-- WORK TO BE COMPLETED --
Where the listing below has a line with "Rendered at 2001 by 1125 pixels.", write out exactly that line and every line after it, stopping after the line with "text_box [1283, 612, 1322, 746]".

-- EXTRACTED RECORDS --

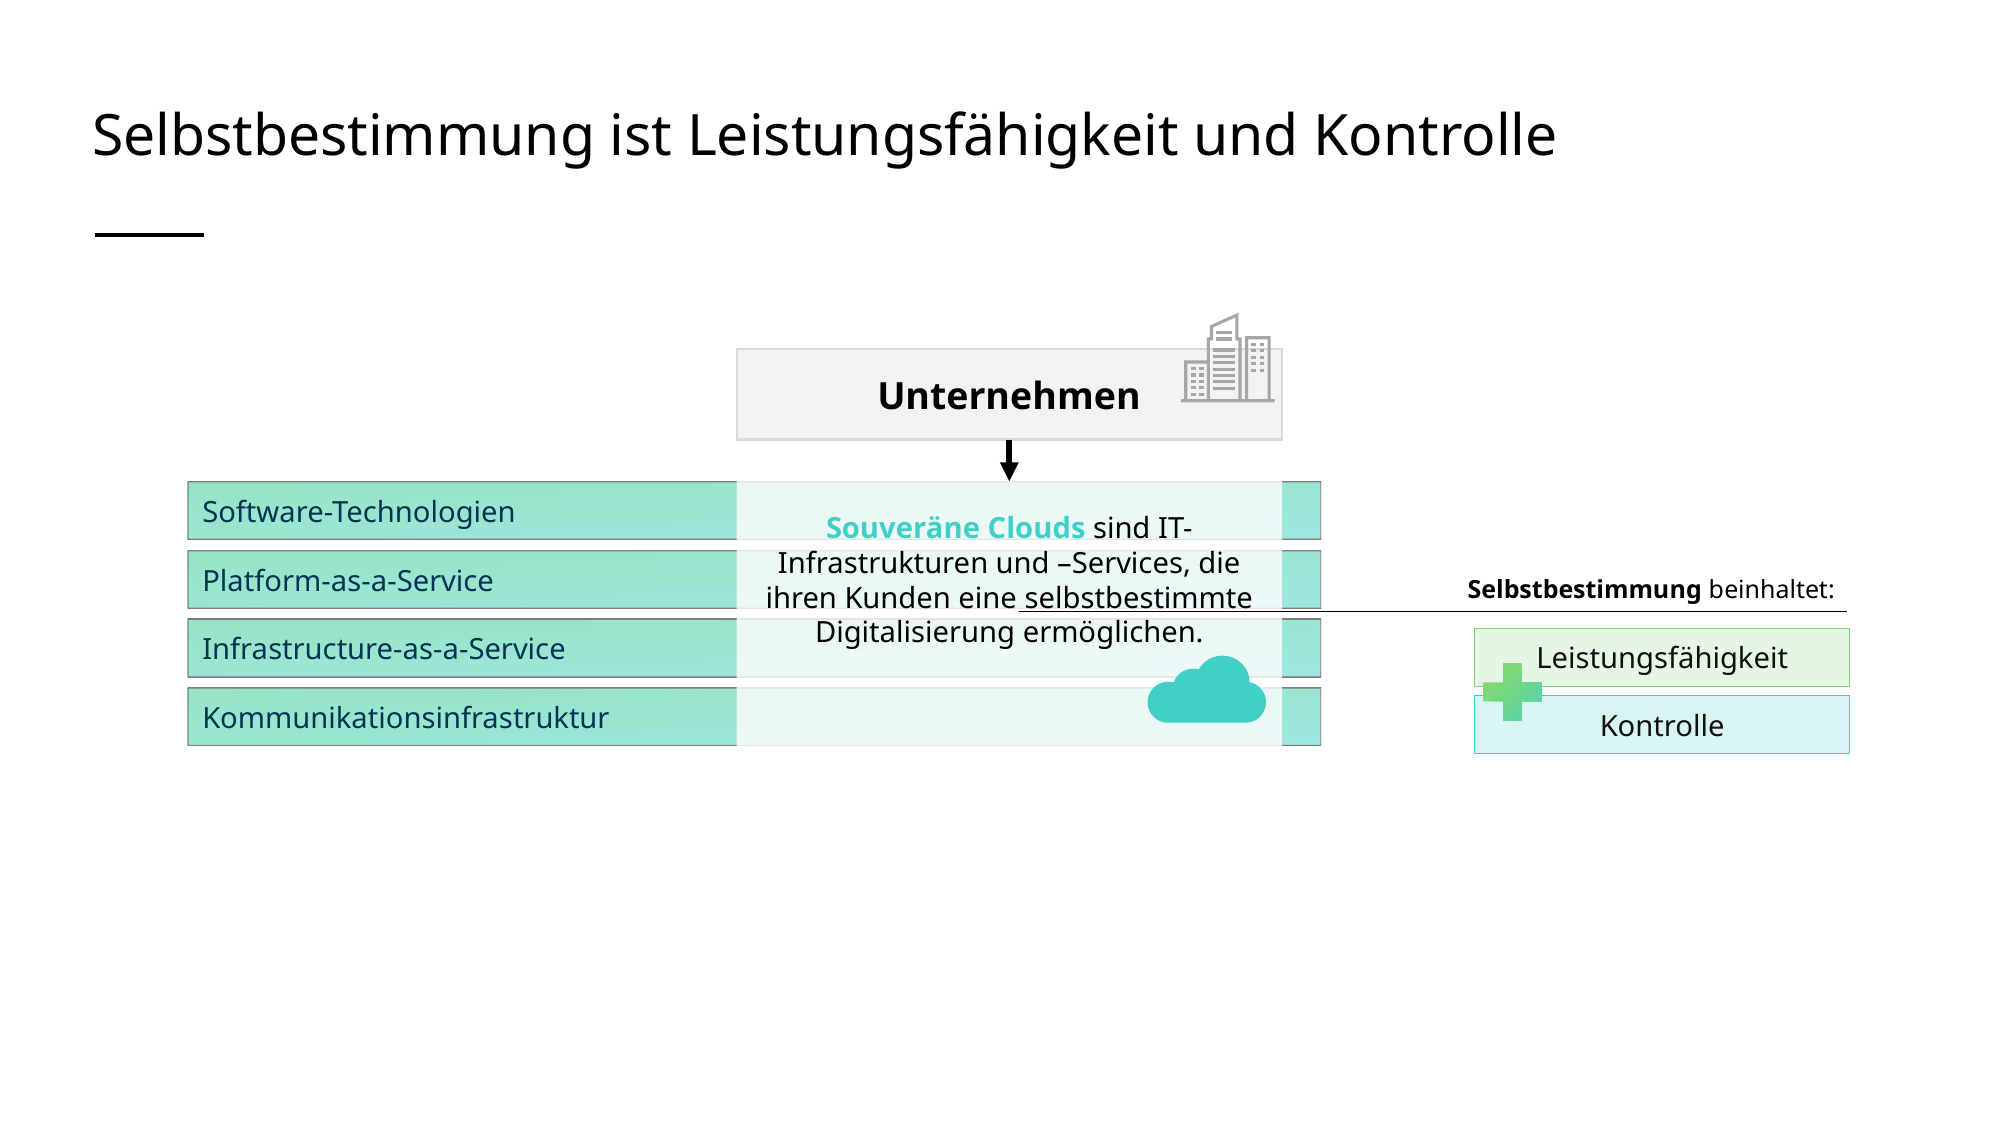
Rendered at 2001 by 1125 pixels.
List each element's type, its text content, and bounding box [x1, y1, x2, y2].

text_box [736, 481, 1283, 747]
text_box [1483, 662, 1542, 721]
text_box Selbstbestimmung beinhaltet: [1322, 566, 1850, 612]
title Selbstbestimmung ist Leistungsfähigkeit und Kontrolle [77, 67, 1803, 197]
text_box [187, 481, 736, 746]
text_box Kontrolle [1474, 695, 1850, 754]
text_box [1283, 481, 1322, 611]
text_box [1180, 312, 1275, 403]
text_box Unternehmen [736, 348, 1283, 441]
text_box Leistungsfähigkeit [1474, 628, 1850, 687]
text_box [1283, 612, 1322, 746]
* * *
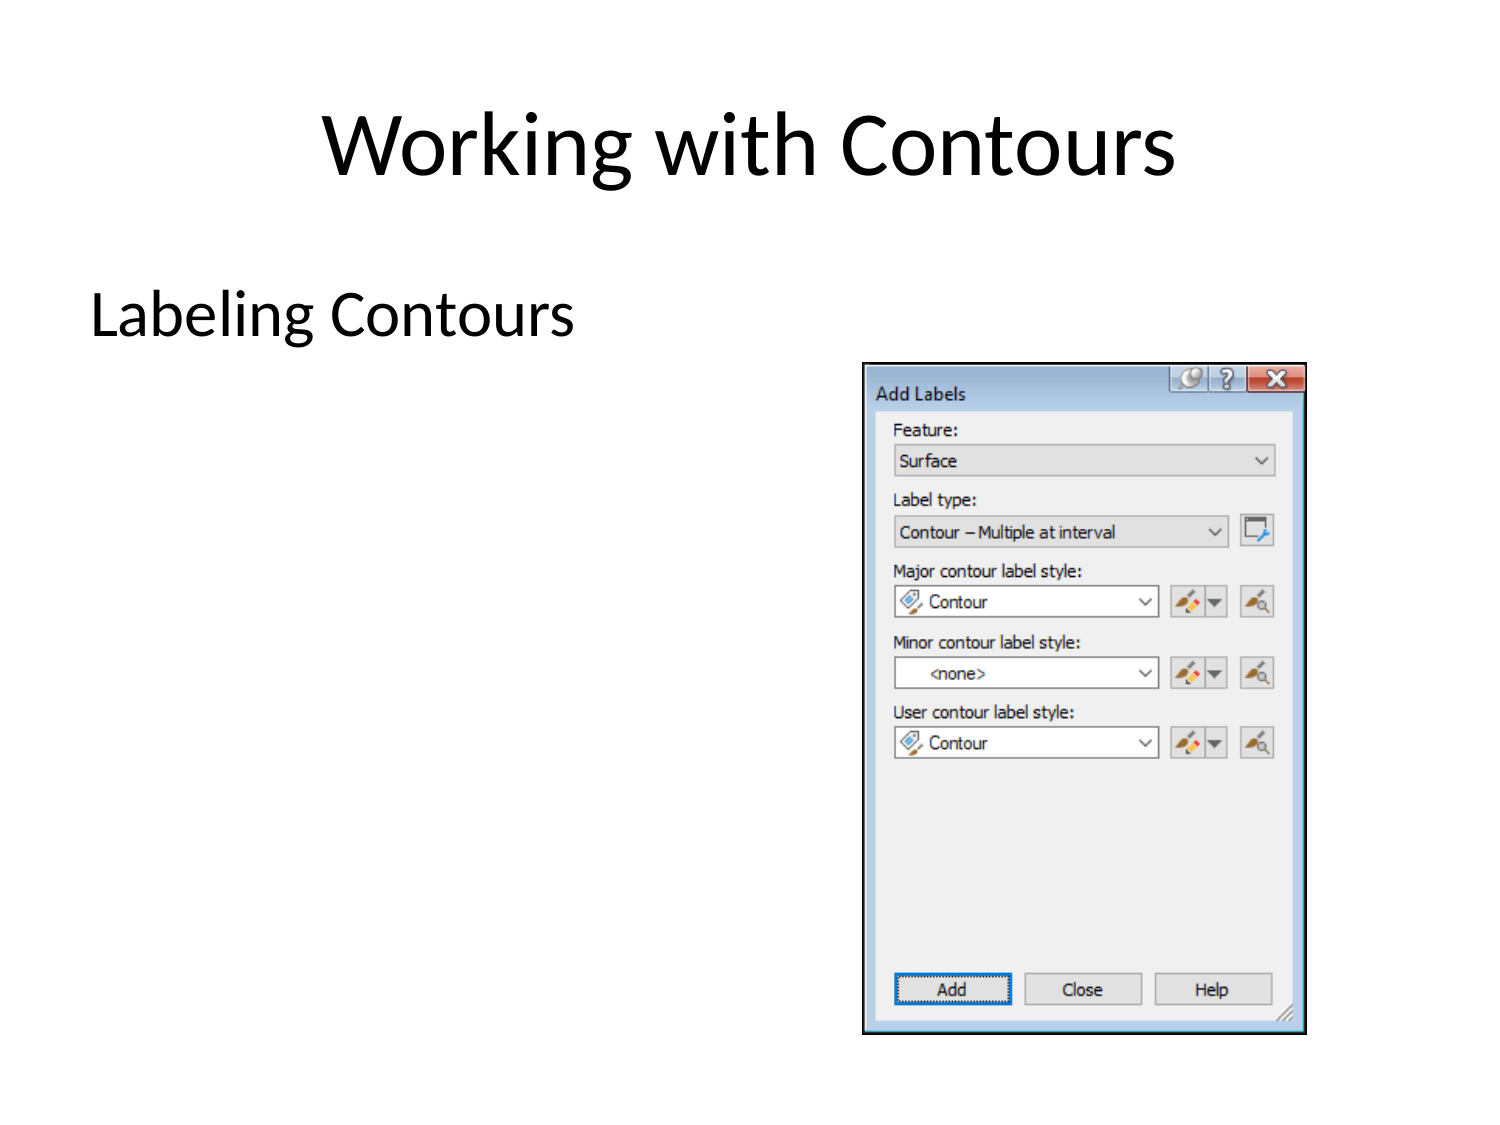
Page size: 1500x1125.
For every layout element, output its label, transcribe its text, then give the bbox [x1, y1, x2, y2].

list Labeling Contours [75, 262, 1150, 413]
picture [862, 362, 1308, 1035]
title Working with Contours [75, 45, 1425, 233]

-- WRITTEN ANSWER --
Rendered at 2001 by 1125 pixels.
List each element's type, its text content, and bounding box [x1, y1, x2, y2].

text_box [736, 481, 1283, 747]
text_box [1483, 662, 1542, 721]
text_box Selbstbestimmung beinhaltet: [1322, 566, 1850, 612]
title Selbstbestimmung ist Leistungsfähigkeit und Kontrolle [77, 67, 1803, 197]
text_box [187, 481, 736, 746]
text_box Kontrolle [1474, 695, 1850, 754]
text_box [1283, 481, 1322, 611]
text_box [1180, 312, 1275, 403]
text_box Unternehmen [736, 348, 1283, 441]
text_box Leistungsfähigkeit [1474, 628, 1850, 687]
text_box [1283, 612, 1322, 746]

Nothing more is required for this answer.